## 作業一覧
[a] 中国外交官の発言を扱った記事によると、盧沙野の発言はいつ、どの番組で行われましたか。
[b] 中国外交官の発言を扱った記事について、最後の文に続く部分を書いてください。

## 提示文
▬▬▬▬▬▬

漂流する中共政府。

<中国外交部がおかしい、ご乱心だ、とチャイナウォッチャーたちの間でもっぱら噂になっている。
 最近の出来事でいえば、旧ソ連から独立した小国の主権に関する、盧沙野・中国駐フランス大使の発言だ。発言から3日経って、ようやく外交部が訂正。だが謝罪はしておらず、むしろ西側メディアの挑発だと言いがかりをつけていた。
 また在韓中国大使館の外交官たちがソウルのレストランで女性と破廉恥行為に及んだことが韓国のテレビで報じられたが、中国大使館も中国外交部もだんまりを決め込んだ。
 中国の外交官は、もともとこんなに低レベルだったろうか? いや、習近平政権になってからではないか? 昨年、“戦狼外交官”として勇名を馳せた趙立堅が僻地に左遷され、さすがに習近平の外交路線が見直されるのではないか、と思われていたが、依然として中国外交官の「ご乱心」が絶えない。

旧ソ連国家の主権を否定

 盧沙野の発言は、4月21日のフランスのテレビLCIのニュース番組にゲスト出演した際のものだ。
 話がクリミアの帰属とソ連解体に及んだときのことである(ロシアは、ウクライナの領土と見なされていたクリミアを2014年に一方的に「併合した」と宣言している)。盧沙野は、クリミアはもとよりロシアに所属していると主張、ソ連共産党第一書記のニキータ・フルシチョフがクリミアをウクライナに譲渡したがこれをどう見るかによる・・・などと語った。
 番組司会者のダルス・ロシュバンが「国際法からみれば、クリミアはウクライナに属するのではないか」と言うと、盧沙野は「国際法によれば、(ウクライナなど)旧ソ連国家に主権国家の実際的地位はない。主権国家の地位を具体化するような国際協議はなんらないのだから」と答えた。
 ロシュバンが「クリミアの帰属はウクライナにとって非常に重大な問題で、些細な問題ではない。中国の一部がなくなって、それが中国にとって些末な問題ではないのと同じだろう」と質問すると、盧沙野は「紛争に至るまでの流れを考慮すると、一概には論じられない」と述べた。
 バルト3国はじめ旧ソ連から独立した諸国は、盧沙野の発言に衝撃を受け、一斉に反論した。その発言は、ロシアのウクライナ侵攻を正当化するだけでなく、1991年のソ連解体後に成立したすべての独立国の主権、すでにEUのメンバー国にもなっている国々の主権を否定するものだからだ。
 中国はウクライナ独立後、すぐさま国家承認をし、ウクライナの主権に関してずっと擁護の立場にあったはず。一外交官が中国のこれまで公式に打ち出していた立場と全く異なる発言をした意図は何なのか、と世界が外交部の対応を見守った。

▬▬▬▬▬▬

## 資料
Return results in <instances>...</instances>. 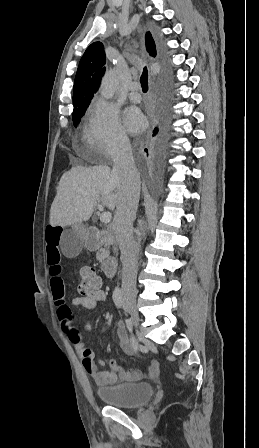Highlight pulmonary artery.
<instances>
[{"instance_id": "pulmonary-artery-1", "label": "pulmonary artery", "mask_w": 259, "mask_h": 448, "mask_svg": "<svg viewBox=\"0 0 259 448\" xmlns=\"http://www.w3.org/2000/svg\"><path fill=\"white\" fill-rule=\"evenodd\" d=\"M139 88V83L138 82H132L130 84V93H129V98L132 102H140L141 101V95L136 93L135 91Z\"/></svg>"}]
</instances>
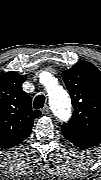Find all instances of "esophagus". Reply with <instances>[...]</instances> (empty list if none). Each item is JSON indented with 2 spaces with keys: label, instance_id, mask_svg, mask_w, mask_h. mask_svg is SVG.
Here are the masks:
<instances>
[{
  "label": "esophagus",
  "instance_id": "esophagus-1",
  "mask_svg": "<svg viewBox=\"0 0 101 180\" xmlns=\"http://www.w3.org/2000/svg\"><path fill=\"white\" fill-rule=\"evenodd\" d=\"M50 113V109L48 106H45L43 109H42V114L44 115H48Z\"/></svg>",
  "mask_w": 101,
  "mask_h": 180
}]
</instances>
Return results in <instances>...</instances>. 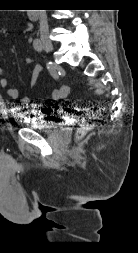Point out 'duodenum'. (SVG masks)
Wrapping results in <instances>:
<instances>
[{
    "label": "duodenum",
    "instance_id": "410a0bca",
    "mask_svg": "<svg viewBox=\"0 0 138 253\" xmlns=\"http://www.w3.org/2000/svg\"><path fill=\"white\" fill-rule=\"evenodd\" d=\"M37 16H38V10L37 9H30L28 11V17H29V19L34 20V19L37 18Z\"/></svg>",
    "mask_w": 138,
    "mask_h": 253
}]
</instances>
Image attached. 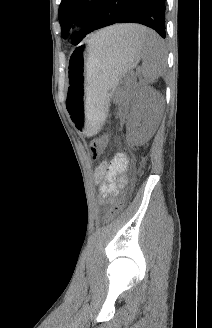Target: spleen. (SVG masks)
<instances>
[{"label": "spleen", "instance_id": "spleen-1", "mask_svg": "<svg viewBox=\"0 0 212 328\" xmlns=\"http://www.w3.org/2000/svg\"><path fill=\"white\" fill-rule=\"evenodd\" d=\"M134 33L143 58L141 72L144 83H154L163 74L165 67L164 43L155 32L145 27L135 25ZM91 41L97 39L91 38Z\"/></svg>", "mask_w": 212, "mask_h": 328}]
</instances>
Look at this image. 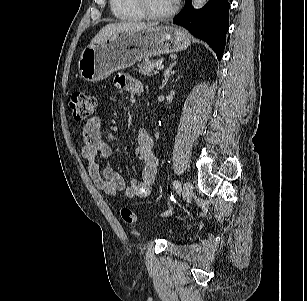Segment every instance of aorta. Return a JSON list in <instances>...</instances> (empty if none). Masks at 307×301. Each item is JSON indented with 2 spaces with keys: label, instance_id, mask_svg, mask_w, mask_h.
<instances>
[{
  "label": "aorta",
  "instance_id": "1",
  "mask_svg": "<svg viewBox=\"0 0 307 301\" xmlns=\"http://www.w3.org/2000/svg\"><path fill=\"white\" fill-rule=\"evenodd\" d=\"M206 0H192L194 8H201L205 4Z\"/></svg>",
  "mask_w": 307,
  "mask_h": 301
}]
</instances>
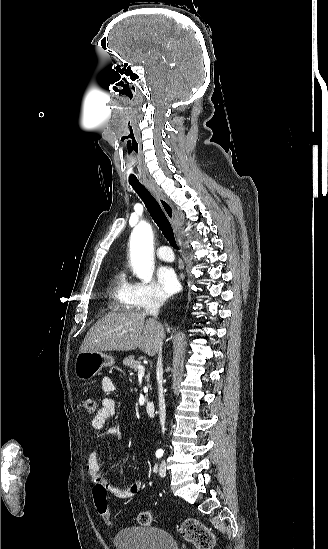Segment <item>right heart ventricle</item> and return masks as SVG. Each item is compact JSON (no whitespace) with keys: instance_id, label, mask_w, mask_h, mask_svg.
I'll list each match as a JSON object with an SVG mask.
<instances>
[{"instance_id":"right-heart-ventricle-1","label":"right heart ventricle","mask_w":328,"mask_h":549,"mask_svg":"<svg viewBox=\"0 0 328 549\" xmlns=\"http://www.w3.org/2000/svg\"><path fill=\"white\" fill-rule=\"evenodd\" d=\"M108 301V303H123V310H133V303H142L135 284L122 270L117 271L112 278Z\"/></svg>"}]
</instances>
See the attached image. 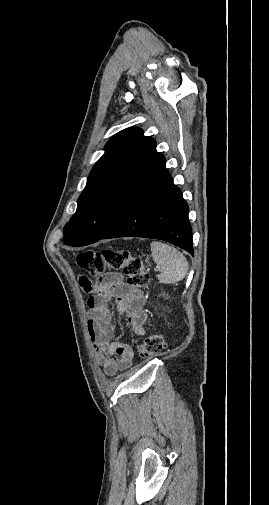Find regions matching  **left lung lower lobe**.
Wrapping results in <instances>:
<instances>
[{"label": "left lung lower lobe", "mask_w": 269, "mask_h": 505, "mask_svg": "<svg viewBox=\"0 0 269 505\" xmlns=\"http://www.w3.org/2000/svg\"><path fill=\"white\" fill-rule=\"evenodd\" d=\"M165 164L155 145L130 200L101 239L129 236L160 239L193 255L188 205Z\"/></svg>", "instance_id": "obj_1"}]
</instances>
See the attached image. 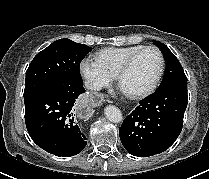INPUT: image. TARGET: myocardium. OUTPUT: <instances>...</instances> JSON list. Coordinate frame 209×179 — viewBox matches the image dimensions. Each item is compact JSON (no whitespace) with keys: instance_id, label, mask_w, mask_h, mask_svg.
I'll return each instance as SVG.
<instances>
[{"instance_id":"obj_1","label":"myocardium","mask_w":209,"mask_h":179,"mask_svg":"<svg viewBox=\"0 0 209 179\" xmlns=\"http://www.w3.org/2000/svg\"><path fill=\"white\" fill-rule=\"evenodd\" d=\"M148 50H153L158 54L159 59H160L159 71H158V74L155 77L154 81L146 89L136 92V93H126V95L132 99L145 98V97L149 96L150 94H152L156 90V88L158 87V85L163 77L164 71H165V57H164L162 51L156 46H145V47L141 48L140 50H138L137 52L132 54L123 63V65L120 67V69L118 70V72L115 76L116 83H117L118 87L121 88V81H122L123 77L125 76V74L130 70V68L132 67L134 62L137 60V58L142 53H144L145 51H148Z\"/></svg>"}]
</instances>
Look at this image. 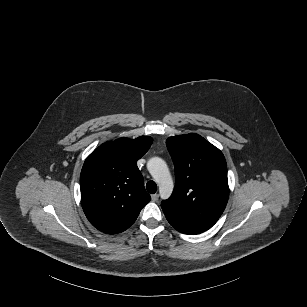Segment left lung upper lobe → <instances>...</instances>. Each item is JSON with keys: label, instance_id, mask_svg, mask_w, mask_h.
I'll list each match as a JSON object with an SVG mask.
<instances>
[{"label": "left lung upper lobe", "instance_id": "left-lung-upper-lobe-1", "mask_svg": "<svg viewBox=\"0 0 307 307\" xmlns=\"http://www.w3.org/2000/svg\"><path fill=\"white\" fill-rule=\"evenodd\" d=\"M175 187L162 201L165 216L187 230L202 233L223 213L228 197L227 165L222 152L198 134L169 137Z\"/></svg>", "mask_w": 307, "mask_h": 307}]
</instances>
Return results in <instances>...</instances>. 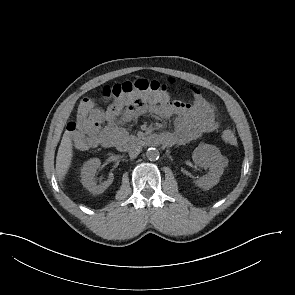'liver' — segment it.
I'll use <instances>...</instances> for the list:
<instances>
[{"mask_svg":"<svg viewBox=\"0 0 295 295\" xmlns=\"http://www.w3.org/2000/svg\"><path fill=\"white\" fill-rule=\"evenodd\" d=\"M73 144L70 136L65 133L62 137L57 157H56V173L59 181H63L67 174L73 157Z\"/></svg>","mask_w":295,"mask_h":295,"instance_id":"liver-1","label":"liver"}]
</instances>
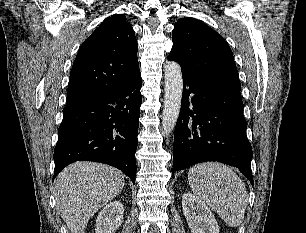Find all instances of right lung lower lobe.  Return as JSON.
Returning <instances> with one entry per match:
<instances>
[{
	"label": "right lung lower lobe",
	"mask_w": 306,
	"mask_h": 233,
	"mask_svg": "<svg viewBox=\"0 0 306 233\" xmlns=\"http://www.w3.org/2000/svg\"><path fill=\"white\" fill-rule=\"evenodd\" d=\"M141 87L138 72L110 94L63 109L53 179L70 163L87 160L114 166L135 183Z\"/></svg>",
	"instance_id": "1"
}]
</instances>
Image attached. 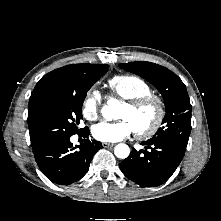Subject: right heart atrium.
Returning <instances> with one entry per match:
<instances>
[{"label":"right heart atrium","mask_w":221,"mask_h":221,"mask_svg":"<svg viewBox=\"0 0 221 221\" xmlns=\"http://www.w3.org/2000/svg\"><path fill=\"white\" fill-rule=\"evenodd\" d=\"M102 105V95L97 89H91L85 95L82 101L81 112L88 121H94L98 118Z\"/></svg>","instance_id":"right-heart-atrium-1"}]
</instances>
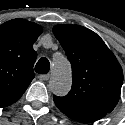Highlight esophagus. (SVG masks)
<instances>
[{"label":"esophagus","mask_w":125,"mask_h":125,"mask_svg":"<svg viewBox=\"0 0 125 125\" xmlns=\"http://www.w3.org/2000/svg\"><path fill=\"white\" fill-rule=\"evenodd\" d=\"M49 74H44V75H39L38 78L41 80V81H47L49 79Z\"/></svg>","instance_id":"obj_1"}]
</instances>
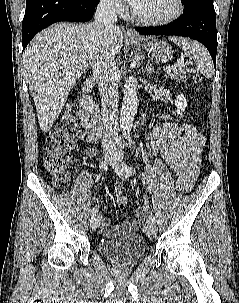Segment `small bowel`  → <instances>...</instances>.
<instances>
[{"instance_id": "obj_1", "label": "small bowel", "mask_w": 239, "mask_h": 303, "mask_svg": "<svg viewBox=\"0 0 239 303\" xmlns=\"http://www.w3.org/2000/svg\"><path fill=\"white\" fill-rule=\"evenodd\" d=\"M151 138L161 151V156L172 169L176 188L180 191L187 190L196 181L201 164L202 153L206 142L204 136L192 125L163 122L151 130ZM88 143H95L96 139L87 136ZM93 148L84 151V158L94 155ZM120 190V186H116ZM98 208V207H97ZM138 221L142 219V213L137 212ZM100 233L106 238L116 234H128L137 226V221L123 222L114 228H110L111 219L108 216L101 217Z\"/></svg>"}]
</instances>
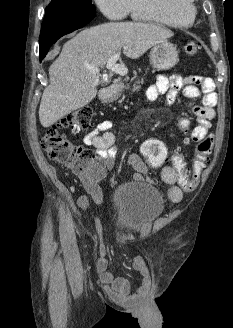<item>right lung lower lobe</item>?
Masks as SVG:
<instances>
[{
  "mask_svg": "<svg viewBox=\"0 0 233 328\" xmlns=\"http://www.w3.org/2000/svg\"><path fill=\"white\" fill-rule=\"evenodd\" d=\"M95 13H46L41 25L39 39L40 61L45 57L53 43L60 37L85 26L94 18Z\"/></svg>",
  "mask_w": 233,
  "mask_h": 328,
  "instance_id": "right-lung-lower-lobe-1",
  "label": "right lung lower lobe"
}]
</instances>
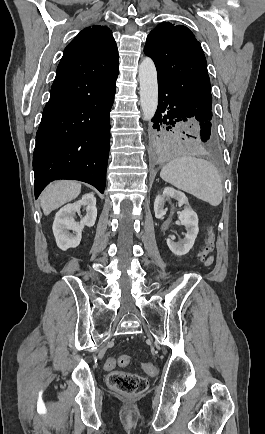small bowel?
Here are the masks:
<instances>
[{
  "mask_svg": "<svg viewBox=\"0 0 265 434\" xmlns=\"http://www.w3.org/2000/svg\"><path fill=\"white\" fill-rule=\"evenodd\" d=\"M212 262H213V258H212V257H209V258L206 260V265H211ZM117 365H119V366H124V365H120V364L117 362L116 359H114V358H108V359L105 361V363H104V368H105L106 370L110 371V370H113Z\"/></svg>",
  "mask_w": 265,
  "mask_h": 434,
  "instance_id": "small-bowel-1",
  "label": "small bowel"
}]
</instances>
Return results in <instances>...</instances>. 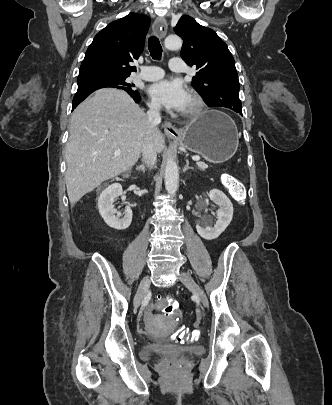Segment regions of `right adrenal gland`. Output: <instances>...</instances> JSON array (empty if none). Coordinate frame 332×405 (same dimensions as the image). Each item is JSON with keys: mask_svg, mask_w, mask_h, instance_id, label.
Returning <instances> with one entry per match:
<instances>
[{"mask_svg": "<svg viewBox=\"0 0 332 405\" xmlns=\"http://www.w3.org/2000/svg\"><path fill=\"white\" fill-rule=\"evenodd\" d=\"M136 169L139 170V171H142L143 173H145V171H146V167L144 166V164H141L140 166H137Z\"/></svg>", "mask_w": 332, "mask_h": 405, "instance_id": "obj_1", "label": "right adrenal gland"}]
</instances>
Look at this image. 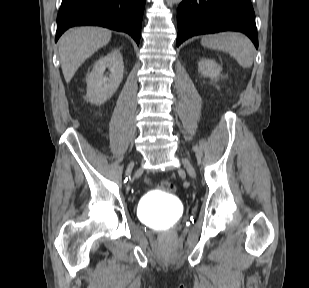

▬▬▬▬▬▬

## 解答一覧
[a] 4月21日、フランスのテレビLCIのニュース番組にゲスト出演した際に行われました。

[b]
失言を謝罪せずメディアに責任転嫁

 中国外交部は3日経って、ようやく4月24日、定例記者会見で毛寧報道官が次のような公式見解を発表した。
「中国はこの問題に関しての立場に変化はない。領土主権の問題については、中国の立場は一貫しており明晰だ。中国は各国の主権独立領土の完全性を尊重し、国連憲章の主旨と原則を擁護する。ソ連解体後、中国は最も早く関係国と外交関係を樹立した国家の一つである。建国以来、中国は終始相互尊重、平等に相対することを原則とし、双方の友好協力関係を発展させてきた。中国はソ連解体後、その加盟共和国の主権国家の地位を尊重してきた」
「ウクライナ問題に関しては、中国の立場は明確であり、一貫している。国際社会と一緒にウクライナ危機の政治解決を推進するために貢献したい。一部メディアが中国のウクライナ問題に対する立場を曲解し、中国と関係国の関係を挑発しているが、我々はこれに警戒感を持っている」
「ソ連加盟国の主権は、国際法に基づくしっかりした根拠に欠く」という盧沙野大使の発言について否定するのか? という質問については、毛寧は「ソ連は連邦制国家であり、対外的には全体で国際法の主体的地位を持つが、これはソ連解体後に、各加盟共和国が主権国家の地位を持つことを否定するものではない」と答えた。
 さらに毛寧は「いかなる離間工作の挑発によっても、中国と関連の国家との関係を妨害、破壊しようという企みは、すべて下心があり、成功しないのだ」と強調した。
 盧沙野の発言にしても、毛寧の外交部としての正式な態度表明にしても、実に奇妙ではないか。一大使に過ぎない盧沙野がなぜ、ウクライナおよび旧ソ連加盟共和国の主権問題について、中国のこれまでの公式見解から大きく外れる踏み込んだ発言を、なぜフランスのテレビで吹聴したのか。
 しかも、この発言はその後ネットで転載されて、「ネット紅衛兵」と呼ばれる愛国ネットユーザーから賞賛されている。この発言は、中国の利益に大きく相反することは明らかなのに、自称愛国者たちは支持しているのだ。
 そして外交部がこれを訂正するまで、なぜ3日もかかったのか。さらに、公式見解と違う発言をした盧沙野がそもそもの発火点なのに、外交部は失言を謝罪するどころか、「中国と関連の国(ウクライナなど旧ソ連加盟共和国)」の離間を狙った下心ある企みだと、周囲に責任転嫁しようとしている。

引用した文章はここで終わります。